━━ KUTIPAN UNTUK DIBACA

Puasa Sunah

Puasa Sunah

Puasa sunah terbagi atas tiga bagian

1- Puasa sunnah yang datangnya setahun sekali yaitu:

- Puasa Arafah (9 Dzul Hijjah)

Puasa ini disunahkan bagi orang yang tidak melakukan ibadah Haji, wakutnya jatuh pada hari wukuf di Arafah yaitu tanggal 9 dzul hijjah. Fadhilahnya sangat besar sesuai dengan hadist Nabi saw

عَنْ أَبِي قَتَادَة رَضِيَ اللهُ عَنْهُ أَنَّ النَبِيَّ صَلَّى اللهُ عَلَيْهِ وَآلِهِ وَسَلَّمَ قَالَ : صِيَامُ يَوْمِ عَرَفَةَ أَحْتَسِبُ عَلَى اللَّهِ أَنْ يُكَفِّرَ السَّنَةَ الَّتِي قَبْلَهُ وَالسَّنَةَ الَّتِي بَعْدَهُ وَصِيَامُ يَوْمِ عَاشُورَاءَ أَحْتَسِبُ عَلَى اللَّهِ أَنْ يُكَفِّرَ السَّنَةَ الَّتِي قَبْلَهُ (رواه مسلم)

━━━━
━━ DATA YANG DIBERIKAN

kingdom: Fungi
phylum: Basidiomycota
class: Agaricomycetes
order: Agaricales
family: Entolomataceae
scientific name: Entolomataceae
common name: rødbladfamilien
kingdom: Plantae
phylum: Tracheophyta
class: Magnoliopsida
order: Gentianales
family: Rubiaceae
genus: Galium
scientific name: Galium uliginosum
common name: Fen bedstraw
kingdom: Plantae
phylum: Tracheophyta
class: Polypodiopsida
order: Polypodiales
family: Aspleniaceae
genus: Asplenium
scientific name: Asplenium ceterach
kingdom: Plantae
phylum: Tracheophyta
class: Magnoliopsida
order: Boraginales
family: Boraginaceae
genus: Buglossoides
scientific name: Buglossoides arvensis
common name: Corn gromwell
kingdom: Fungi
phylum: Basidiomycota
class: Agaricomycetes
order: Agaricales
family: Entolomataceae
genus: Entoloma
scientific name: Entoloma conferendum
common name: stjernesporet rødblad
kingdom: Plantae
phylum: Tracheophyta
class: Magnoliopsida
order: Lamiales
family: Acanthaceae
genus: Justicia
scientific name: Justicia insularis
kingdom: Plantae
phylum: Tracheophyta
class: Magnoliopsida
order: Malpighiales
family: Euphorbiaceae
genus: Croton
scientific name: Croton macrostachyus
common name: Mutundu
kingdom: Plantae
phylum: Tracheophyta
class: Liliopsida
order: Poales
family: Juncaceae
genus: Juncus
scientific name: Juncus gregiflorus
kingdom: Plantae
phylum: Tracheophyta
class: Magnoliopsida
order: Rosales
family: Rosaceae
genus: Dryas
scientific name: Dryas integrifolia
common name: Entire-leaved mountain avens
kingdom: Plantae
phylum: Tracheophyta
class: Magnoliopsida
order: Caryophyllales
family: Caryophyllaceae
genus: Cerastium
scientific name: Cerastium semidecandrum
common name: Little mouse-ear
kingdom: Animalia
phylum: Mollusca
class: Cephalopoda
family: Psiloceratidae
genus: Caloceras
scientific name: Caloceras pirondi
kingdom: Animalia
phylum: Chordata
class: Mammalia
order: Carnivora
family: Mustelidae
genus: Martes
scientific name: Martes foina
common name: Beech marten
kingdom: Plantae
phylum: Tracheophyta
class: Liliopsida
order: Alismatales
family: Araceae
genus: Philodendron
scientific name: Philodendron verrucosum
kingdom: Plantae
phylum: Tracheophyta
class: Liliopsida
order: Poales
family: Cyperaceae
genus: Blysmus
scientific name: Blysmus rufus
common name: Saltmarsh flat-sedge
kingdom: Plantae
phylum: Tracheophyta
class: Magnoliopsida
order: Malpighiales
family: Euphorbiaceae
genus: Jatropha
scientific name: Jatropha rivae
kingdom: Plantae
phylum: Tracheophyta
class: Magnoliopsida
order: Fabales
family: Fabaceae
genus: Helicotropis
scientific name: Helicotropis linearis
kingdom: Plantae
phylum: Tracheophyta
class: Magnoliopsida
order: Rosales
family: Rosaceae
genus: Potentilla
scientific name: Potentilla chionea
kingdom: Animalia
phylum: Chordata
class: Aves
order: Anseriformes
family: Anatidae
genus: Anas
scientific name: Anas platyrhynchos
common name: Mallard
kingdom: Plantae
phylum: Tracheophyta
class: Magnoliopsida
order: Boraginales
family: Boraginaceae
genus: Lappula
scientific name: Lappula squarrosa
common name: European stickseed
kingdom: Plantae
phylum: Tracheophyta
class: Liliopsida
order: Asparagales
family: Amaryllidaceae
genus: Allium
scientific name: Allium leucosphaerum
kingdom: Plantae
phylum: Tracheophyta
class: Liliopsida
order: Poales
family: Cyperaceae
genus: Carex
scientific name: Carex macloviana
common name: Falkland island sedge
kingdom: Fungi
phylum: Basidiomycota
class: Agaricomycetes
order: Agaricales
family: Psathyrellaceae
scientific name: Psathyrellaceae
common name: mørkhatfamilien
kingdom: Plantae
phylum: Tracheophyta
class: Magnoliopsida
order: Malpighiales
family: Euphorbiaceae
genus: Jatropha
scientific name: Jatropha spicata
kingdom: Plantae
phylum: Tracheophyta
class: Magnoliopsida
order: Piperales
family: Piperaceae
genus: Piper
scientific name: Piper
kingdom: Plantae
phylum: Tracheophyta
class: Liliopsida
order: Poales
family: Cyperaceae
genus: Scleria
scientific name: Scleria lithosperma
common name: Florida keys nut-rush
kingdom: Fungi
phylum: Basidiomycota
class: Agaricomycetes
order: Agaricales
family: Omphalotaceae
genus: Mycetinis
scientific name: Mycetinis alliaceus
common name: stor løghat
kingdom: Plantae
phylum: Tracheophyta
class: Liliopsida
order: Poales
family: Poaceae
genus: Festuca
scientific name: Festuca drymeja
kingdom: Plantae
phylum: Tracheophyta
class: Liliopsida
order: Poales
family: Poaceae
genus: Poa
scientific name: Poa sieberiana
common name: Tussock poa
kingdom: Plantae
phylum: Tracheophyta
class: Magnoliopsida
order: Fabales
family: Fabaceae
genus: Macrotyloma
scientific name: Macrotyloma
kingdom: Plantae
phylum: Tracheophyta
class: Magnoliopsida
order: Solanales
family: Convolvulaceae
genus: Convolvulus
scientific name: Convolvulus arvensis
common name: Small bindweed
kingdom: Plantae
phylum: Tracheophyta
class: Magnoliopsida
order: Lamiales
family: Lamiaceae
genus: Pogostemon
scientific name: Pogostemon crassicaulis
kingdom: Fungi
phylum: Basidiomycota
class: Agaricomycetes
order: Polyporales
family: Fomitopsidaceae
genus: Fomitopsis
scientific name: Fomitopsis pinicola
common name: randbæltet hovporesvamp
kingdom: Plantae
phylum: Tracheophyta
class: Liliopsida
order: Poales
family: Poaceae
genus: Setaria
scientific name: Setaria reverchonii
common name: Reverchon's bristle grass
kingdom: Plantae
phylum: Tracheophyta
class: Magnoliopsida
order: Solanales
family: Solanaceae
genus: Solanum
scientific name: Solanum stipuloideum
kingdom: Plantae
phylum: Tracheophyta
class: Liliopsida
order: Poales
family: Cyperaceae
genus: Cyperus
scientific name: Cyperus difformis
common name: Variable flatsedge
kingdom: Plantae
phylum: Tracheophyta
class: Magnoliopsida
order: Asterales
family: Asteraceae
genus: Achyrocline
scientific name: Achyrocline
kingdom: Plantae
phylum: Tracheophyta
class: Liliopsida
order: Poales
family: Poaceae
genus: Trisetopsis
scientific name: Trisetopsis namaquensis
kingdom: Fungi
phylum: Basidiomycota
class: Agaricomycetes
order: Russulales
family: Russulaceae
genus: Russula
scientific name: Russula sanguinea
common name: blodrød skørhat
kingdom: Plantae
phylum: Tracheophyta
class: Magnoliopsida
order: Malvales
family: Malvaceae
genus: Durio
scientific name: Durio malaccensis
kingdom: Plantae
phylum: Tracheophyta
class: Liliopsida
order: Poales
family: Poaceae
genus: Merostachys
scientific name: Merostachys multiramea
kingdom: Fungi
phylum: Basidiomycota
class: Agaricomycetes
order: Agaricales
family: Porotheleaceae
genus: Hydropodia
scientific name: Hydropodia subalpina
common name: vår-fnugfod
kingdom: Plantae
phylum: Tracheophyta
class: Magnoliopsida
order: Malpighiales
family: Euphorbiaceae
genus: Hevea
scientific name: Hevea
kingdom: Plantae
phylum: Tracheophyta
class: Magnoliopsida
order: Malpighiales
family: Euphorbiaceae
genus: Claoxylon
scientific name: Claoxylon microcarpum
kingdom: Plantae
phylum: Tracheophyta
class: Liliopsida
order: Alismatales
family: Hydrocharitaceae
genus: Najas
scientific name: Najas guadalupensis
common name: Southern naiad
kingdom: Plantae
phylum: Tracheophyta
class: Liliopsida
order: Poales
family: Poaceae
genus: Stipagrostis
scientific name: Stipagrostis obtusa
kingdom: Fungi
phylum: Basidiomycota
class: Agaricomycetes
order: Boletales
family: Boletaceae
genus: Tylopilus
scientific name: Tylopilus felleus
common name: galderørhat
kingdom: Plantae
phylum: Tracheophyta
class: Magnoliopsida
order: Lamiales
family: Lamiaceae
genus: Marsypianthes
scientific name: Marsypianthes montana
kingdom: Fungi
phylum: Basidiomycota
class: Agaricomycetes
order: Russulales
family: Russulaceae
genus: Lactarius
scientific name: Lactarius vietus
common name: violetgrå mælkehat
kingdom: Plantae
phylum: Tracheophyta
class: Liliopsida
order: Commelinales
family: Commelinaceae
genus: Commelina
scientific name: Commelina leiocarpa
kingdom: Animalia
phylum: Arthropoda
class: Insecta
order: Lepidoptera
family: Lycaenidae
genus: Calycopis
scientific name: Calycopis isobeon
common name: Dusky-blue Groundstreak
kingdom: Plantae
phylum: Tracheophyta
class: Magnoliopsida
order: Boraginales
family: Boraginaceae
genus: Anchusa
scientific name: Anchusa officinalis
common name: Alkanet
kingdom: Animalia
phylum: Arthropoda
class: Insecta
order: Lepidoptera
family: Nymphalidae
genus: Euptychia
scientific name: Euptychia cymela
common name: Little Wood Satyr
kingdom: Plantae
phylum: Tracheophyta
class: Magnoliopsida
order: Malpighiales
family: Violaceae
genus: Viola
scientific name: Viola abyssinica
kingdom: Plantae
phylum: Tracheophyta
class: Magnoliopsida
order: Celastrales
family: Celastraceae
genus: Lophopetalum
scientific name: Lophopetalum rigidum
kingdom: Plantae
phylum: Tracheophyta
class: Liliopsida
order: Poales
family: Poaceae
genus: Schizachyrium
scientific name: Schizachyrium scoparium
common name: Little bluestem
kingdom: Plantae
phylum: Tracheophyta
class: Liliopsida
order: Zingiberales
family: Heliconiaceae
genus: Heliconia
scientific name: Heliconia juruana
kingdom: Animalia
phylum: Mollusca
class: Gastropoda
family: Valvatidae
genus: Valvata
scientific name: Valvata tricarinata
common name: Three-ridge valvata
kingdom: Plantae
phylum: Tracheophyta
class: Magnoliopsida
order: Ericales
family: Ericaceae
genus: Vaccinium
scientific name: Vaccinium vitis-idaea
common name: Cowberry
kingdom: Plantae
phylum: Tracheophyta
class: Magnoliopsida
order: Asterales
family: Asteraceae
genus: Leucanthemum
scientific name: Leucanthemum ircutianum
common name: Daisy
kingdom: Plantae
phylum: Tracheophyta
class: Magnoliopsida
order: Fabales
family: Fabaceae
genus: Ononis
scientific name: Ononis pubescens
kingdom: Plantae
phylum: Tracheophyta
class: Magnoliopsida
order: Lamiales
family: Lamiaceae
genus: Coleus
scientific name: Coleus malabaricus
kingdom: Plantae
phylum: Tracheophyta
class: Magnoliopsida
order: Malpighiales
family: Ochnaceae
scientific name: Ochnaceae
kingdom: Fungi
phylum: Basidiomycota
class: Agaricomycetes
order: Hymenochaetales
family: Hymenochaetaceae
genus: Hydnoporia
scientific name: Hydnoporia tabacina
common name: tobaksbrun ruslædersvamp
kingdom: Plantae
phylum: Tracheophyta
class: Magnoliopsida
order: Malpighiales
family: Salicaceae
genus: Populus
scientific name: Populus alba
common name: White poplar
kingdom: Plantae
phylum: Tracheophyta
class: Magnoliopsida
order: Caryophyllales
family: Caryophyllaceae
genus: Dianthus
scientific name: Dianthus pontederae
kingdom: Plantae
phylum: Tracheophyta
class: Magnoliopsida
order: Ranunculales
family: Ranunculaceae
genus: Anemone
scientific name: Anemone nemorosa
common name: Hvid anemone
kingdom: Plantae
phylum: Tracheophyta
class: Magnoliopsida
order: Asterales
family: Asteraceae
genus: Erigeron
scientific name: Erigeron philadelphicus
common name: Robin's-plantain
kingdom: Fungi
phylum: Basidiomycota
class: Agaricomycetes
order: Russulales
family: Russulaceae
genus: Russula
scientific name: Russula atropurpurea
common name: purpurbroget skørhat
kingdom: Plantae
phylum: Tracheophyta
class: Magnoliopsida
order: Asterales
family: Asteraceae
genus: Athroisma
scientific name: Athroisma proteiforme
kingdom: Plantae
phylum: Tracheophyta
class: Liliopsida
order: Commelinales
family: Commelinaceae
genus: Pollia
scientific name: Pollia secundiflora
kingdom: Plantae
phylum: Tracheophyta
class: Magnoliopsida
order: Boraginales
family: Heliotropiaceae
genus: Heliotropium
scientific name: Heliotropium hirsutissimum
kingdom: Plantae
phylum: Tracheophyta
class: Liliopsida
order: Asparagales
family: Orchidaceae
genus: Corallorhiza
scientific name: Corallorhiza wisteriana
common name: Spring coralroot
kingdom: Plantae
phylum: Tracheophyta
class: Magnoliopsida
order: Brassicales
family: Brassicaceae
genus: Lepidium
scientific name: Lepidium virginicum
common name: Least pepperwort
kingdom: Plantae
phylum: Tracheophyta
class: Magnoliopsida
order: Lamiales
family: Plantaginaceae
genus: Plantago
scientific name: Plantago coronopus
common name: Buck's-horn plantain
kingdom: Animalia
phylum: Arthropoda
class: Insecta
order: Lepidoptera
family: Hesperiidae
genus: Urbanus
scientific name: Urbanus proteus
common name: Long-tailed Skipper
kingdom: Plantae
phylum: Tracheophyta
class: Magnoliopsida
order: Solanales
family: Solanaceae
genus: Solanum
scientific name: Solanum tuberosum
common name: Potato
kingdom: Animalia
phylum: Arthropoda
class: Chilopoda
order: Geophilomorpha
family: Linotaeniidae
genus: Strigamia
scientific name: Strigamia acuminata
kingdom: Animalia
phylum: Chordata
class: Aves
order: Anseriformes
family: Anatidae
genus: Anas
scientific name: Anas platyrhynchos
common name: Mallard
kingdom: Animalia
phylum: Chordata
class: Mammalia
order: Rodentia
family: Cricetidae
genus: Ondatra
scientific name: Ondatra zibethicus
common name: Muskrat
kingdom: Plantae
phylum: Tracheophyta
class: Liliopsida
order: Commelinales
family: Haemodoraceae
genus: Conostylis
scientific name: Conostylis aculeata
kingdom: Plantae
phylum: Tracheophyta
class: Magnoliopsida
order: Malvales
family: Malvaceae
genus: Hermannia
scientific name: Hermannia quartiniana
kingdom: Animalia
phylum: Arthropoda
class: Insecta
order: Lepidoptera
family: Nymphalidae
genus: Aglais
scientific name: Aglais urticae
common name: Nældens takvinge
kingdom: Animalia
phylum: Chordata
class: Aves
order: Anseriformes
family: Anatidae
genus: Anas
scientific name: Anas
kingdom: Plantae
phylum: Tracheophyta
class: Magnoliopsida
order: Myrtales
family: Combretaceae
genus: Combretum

━━━━

### TUGAS LATIHAN
[A] Salin lagi bagian kutipan tentang puasa sunah dari "Puasa ini disunahkan" sampai "قَبْلَهُ (رواه مسلم)", tetapi ganti "Fadhilahnya" dengan "Keutamaannya".
[B] Menurut kutipan tentang puasa sunah, bagi siapa Puasa Arafah disunahkan?
Kerjakan hanya dengan berpegang pada kutipan, tanpa sumber lain.

### JAWABAN BENAR
[A]
Puasa ini disunahkan bagi orang yang tidak melakukan ibadah Haji, wakutnya jatuh pada hari wukuf di Arafah yaitu tanggal 9 dzul hijjah. Keutamaannya sangat besar sesuai dengan hadist Nabi saw

عَنْ أَبِي قَتَادَة رَضِيَ اللهُ عَنْهُ أَنَّ النَبِيَّ صَلَّى اللهُ عَلَيْهِ وَآلِهِ وَسَلَّمَ قَالَ : صِيَامُ يَوْمِ عَرَفَةَ أَحْتَسِبُ عَلَى اللَّهِ أَنْ يُكَفِّرَ السَّنَةَ الَّتِي قَبْلَهُ وَالسَّنَةَ الَّتِي بَعْدَهُ وَصِيَامُ يَوْمِ عَاشُورَاءَ أَحْتَسِبُ عَلَى اللَّهِ أَنْ يُكَفِّرَ السَّنَةَ الَّتِي قَبْلَهُ (رواه مسلم)

[B] Bagi orang yang tidak melakukan ibadah haji.